## Brief
Please set out the rows from the start through the line containing "Comparing the boxes" as a JSON list of strings, one string per line and blank lines omitted.

## Supplied material

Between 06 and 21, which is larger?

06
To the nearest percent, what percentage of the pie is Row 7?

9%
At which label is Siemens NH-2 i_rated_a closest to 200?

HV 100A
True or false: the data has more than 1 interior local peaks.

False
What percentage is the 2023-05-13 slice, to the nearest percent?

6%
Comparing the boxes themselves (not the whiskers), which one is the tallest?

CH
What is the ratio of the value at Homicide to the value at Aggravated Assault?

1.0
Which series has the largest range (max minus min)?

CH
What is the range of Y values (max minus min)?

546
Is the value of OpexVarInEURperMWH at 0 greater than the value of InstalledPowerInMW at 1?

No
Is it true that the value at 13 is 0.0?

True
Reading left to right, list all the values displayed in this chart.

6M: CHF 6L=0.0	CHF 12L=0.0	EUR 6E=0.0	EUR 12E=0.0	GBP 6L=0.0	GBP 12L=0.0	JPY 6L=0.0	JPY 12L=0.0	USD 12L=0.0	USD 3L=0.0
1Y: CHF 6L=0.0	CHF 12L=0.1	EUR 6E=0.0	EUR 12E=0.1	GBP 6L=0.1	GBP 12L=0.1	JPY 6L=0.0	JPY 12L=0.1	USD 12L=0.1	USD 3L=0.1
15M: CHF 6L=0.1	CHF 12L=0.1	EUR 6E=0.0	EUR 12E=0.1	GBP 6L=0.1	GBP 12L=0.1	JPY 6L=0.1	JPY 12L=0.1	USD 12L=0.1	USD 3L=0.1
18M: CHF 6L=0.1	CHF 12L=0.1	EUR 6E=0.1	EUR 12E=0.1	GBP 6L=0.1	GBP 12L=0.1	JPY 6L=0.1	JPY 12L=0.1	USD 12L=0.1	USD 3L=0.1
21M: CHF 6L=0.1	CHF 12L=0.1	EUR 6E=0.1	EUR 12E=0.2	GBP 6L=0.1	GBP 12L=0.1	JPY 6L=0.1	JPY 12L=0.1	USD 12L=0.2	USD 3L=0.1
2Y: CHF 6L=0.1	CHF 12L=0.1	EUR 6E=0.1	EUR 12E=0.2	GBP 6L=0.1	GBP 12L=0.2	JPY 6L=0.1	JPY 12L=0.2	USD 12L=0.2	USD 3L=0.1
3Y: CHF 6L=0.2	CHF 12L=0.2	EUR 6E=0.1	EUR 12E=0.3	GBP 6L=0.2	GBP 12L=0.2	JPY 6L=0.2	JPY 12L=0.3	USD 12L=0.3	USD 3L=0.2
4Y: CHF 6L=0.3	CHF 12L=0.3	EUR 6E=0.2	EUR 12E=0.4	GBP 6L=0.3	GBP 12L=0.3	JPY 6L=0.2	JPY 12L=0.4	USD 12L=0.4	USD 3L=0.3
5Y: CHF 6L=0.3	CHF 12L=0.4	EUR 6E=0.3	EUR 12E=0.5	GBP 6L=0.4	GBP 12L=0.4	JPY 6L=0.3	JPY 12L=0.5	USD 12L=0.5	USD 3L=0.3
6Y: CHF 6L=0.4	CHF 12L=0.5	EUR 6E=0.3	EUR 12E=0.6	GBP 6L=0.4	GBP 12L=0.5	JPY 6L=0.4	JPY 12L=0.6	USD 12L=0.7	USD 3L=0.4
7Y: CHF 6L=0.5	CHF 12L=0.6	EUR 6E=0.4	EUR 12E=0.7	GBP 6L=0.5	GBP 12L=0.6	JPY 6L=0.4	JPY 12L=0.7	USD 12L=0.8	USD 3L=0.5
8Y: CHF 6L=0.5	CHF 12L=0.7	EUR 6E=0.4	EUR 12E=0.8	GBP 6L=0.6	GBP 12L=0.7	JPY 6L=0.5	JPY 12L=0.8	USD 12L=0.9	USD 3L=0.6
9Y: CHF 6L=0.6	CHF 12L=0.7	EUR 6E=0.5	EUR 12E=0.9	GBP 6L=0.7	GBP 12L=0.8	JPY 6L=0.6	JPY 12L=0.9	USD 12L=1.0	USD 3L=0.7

## Task solution
[
  "Between 06 and 21, which is larger?",
  "06",
  "To the nearest percent, what percentage of the pie is Row 7?",
  "9%",
  "At which label is Siemens NH-2 i_rated_a closest to 200?",
  "HV 100A",
  "True or false: the data has more than 1 interior local peaks.",
  "False",
  "What percentage is the 2023-05-13 slice, to the nearest percent?",
  "6%",
  "Comparing the boxes themselves (not the whiskers), which one is the tallest?"
]